The criminal regulation of conducts with negative effects on the environment, obliges to classify these crimes as dangerous, in order to advance criminal protection in cases in which there has not yet been an effective damage or injury to the environment.

Now, it should be noted that with regard to ecological crimes, the main protected legal asset is the environment and it additionally follows that by protecting the environment we are protecting or guarding human life; question that enunciates the Germanic and Iberian doctrine. Let us only remember the statement of the principle "ubi homo, ibi societas, ubi societas, ibi ius", which advocates that without an adequate environment there could not be life, without life there would be no society and without society there would be no law, therefore the environment is constituted as a prius for the very existence of man and everything that exists on our planet.

BRAMONT - ARIAS TORRES, maintains in his work Criminal Law - Special Part that "Under this rubric of criminal conduct that has the same protected legal asset as a common point, this is the natural environment.
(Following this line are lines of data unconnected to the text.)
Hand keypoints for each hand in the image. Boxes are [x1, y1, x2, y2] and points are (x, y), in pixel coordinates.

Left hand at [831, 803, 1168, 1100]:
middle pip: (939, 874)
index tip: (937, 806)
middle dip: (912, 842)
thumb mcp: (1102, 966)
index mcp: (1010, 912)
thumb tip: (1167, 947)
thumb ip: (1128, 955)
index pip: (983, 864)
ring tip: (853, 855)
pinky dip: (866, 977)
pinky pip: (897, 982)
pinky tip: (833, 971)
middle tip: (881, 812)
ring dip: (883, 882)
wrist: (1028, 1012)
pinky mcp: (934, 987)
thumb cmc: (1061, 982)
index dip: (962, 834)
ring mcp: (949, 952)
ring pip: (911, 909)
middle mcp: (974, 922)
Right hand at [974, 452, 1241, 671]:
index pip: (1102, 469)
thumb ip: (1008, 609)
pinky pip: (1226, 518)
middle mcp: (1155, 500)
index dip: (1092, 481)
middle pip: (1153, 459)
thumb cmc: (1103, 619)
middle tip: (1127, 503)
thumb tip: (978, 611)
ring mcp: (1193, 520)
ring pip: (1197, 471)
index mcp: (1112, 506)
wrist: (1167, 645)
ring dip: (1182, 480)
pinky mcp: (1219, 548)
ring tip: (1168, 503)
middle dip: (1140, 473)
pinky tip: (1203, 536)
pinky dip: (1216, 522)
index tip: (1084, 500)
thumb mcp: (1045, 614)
These figures, however, precede being systematized in three large groups: those behaviors that generally affect any element of the environment -flora, fauna, water, air; those that involve direct injury to protected species, both in fauna and flora; and finally, those that imply an irregular urbanization or an abusive use of the land.
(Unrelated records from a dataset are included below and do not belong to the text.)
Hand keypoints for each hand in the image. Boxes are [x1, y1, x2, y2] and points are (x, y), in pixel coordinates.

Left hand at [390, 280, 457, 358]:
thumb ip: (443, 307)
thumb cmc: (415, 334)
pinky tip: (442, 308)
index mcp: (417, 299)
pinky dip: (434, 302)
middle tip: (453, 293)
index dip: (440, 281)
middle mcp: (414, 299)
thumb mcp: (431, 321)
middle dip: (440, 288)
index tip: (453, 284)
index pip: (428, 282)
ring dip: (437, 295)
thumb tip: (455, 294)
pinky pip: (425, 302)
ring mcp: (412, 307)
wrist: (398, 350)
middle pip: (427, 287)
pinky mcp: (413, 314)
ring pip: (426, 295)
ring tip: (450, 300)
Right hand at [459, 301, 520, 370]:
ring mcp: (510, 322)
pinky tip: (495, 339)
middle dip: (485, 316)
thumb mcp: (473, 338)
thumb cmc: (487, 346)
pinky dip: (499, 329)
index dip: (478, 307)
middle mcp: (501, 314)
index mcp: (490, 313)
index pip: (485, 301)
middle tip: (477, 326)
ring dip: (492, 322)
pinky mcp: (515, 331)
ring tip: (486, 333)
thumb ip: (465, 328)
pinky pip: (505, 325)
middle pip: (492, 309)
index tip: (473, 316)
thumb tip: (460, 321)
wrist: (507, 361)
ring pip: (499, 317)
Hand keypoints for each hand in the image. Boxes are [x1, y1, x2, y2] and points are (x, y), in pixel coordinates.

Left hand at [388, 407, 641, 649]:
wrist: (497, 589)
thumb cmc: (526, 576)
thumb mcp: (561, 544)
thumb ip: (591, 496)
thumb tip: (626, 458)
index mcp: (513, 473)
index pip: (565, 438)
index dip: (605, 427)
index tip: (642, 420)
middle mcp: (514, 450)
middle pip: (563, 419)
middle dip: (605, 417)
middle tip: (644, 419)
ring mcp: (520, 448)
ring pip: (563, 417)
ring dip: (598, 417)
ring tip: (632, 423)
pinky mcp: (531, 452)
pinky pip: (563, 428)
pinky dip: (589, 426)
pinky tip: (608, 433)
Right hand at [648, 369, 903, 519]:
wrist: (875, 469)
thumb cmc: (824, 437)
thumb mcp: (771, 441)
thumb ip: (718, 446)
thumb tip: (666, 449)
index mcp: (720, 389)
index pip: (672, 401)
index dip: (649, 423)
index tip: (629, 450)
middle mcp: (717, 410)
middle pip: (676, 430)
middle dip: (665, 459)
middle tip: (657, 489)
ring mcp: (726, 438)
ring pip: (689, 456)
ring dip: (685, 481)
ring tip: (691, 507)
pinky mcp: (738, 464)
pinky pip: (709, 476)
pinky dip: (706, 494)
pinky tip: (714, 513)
The author also notes that, as a closure to this issue, a precautionary measure is foreseen against the establishment of the pollution-causing activity, which does not have a strictu sensu sanctioning character, but its forecast in the field of these crimes is correct, taking into account note that these behaviors configure a type of social crime, white collar; As the teacher JIMÉNEZ DE AZÚA would say, characterized by the economic success of the motive that inspires its illicit action, and where the penalty, traditionally considered, lacks the preventive stimulus that it could enjoy against other forms of criminality; as HORMAZABAL MALAREE points out in his work Ecological Crime and Symbolic Function of Criminal Law.
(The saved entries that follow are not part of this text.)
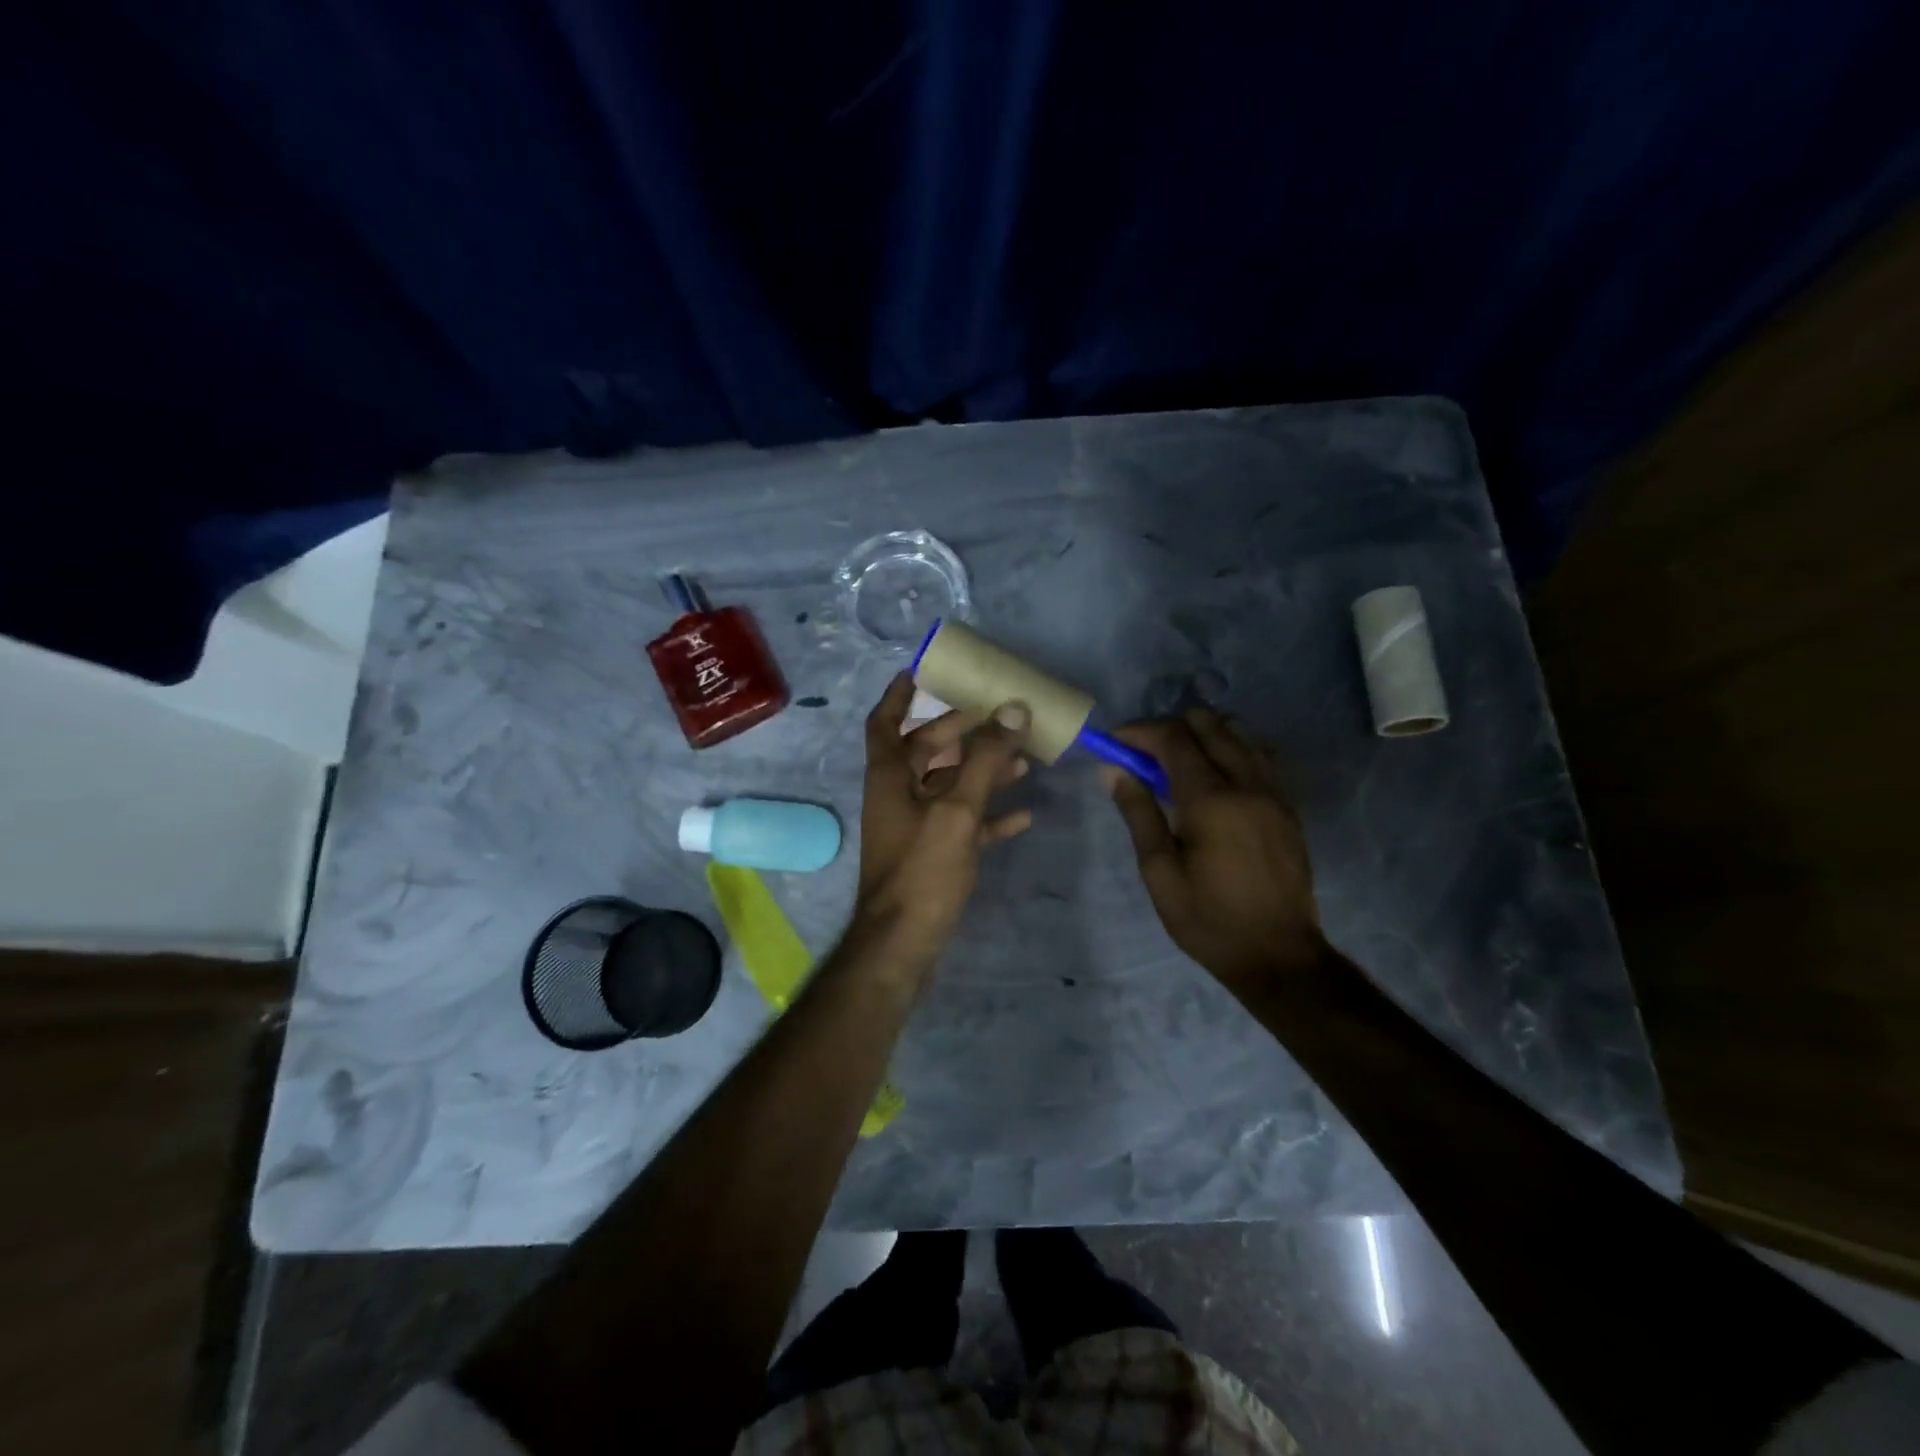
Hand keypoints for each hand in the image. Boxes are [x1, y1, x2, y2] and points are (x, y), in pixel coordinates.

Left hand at [852, 675, 1033, 974]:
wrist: (903, 945)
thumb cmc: (922, 870)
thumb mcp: (957, 810)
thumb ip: (986, 760)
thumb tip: (1012, 709)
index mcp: (890, 776)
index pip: (885, 721)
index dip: (899, 695)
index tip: (922, 672)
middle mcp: (898, 795)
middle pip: (927, 751)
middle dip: (962, 732)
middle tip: (998, 717)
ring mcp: (915, 827)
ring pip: (950, 786)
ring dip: (983, 772)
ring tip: (1024, 761)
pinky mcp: (933, 855)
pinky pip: (963, 823)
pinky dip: (988, 815)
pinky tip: (1024, 816)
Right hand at [1105, 708, 1324, 990]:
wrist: (1279, 956)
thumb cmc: (1208, 919)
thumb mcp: (1159, 871)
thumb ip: (1139, 813)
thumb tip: (1114, 770)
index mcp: (1211, 800)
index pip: (1174, 739)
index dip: (1140, 731)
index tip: (1115, 741)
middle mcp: (1247, 784)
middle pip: (1210, 725)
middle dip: (1172, 727)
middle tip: (1145, 753)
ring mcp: (1274, 793)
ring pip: (1239, 735)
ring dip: (1204, 736)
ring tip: (1178, 764)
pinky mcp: (1288, 807)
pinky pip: (1260, 757)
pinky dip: (1232, 751)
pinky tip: (1215, 779)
In sum, we must point out that with regard to the issue of regulation of environmental crimes within Latin American legislation, it is still in its infancy; since a real awareness of the environmental problems that afflicts our societies has not yet been taken into account, and that if it is not stopped, it would perhaps lead to the disappearance of life as we know it in the future.

* By Diethell Columbus Murat
Lima - Peru (*) Author of academic texts such as "General Notions on Economics and Environmental Law"; "Ethics and Development"; "The Environment as a New Legal Object"; author of various articles published in different academic media; Lecturer on issues of Environmental Law.


Video: Environmental Crimes? (June 2022).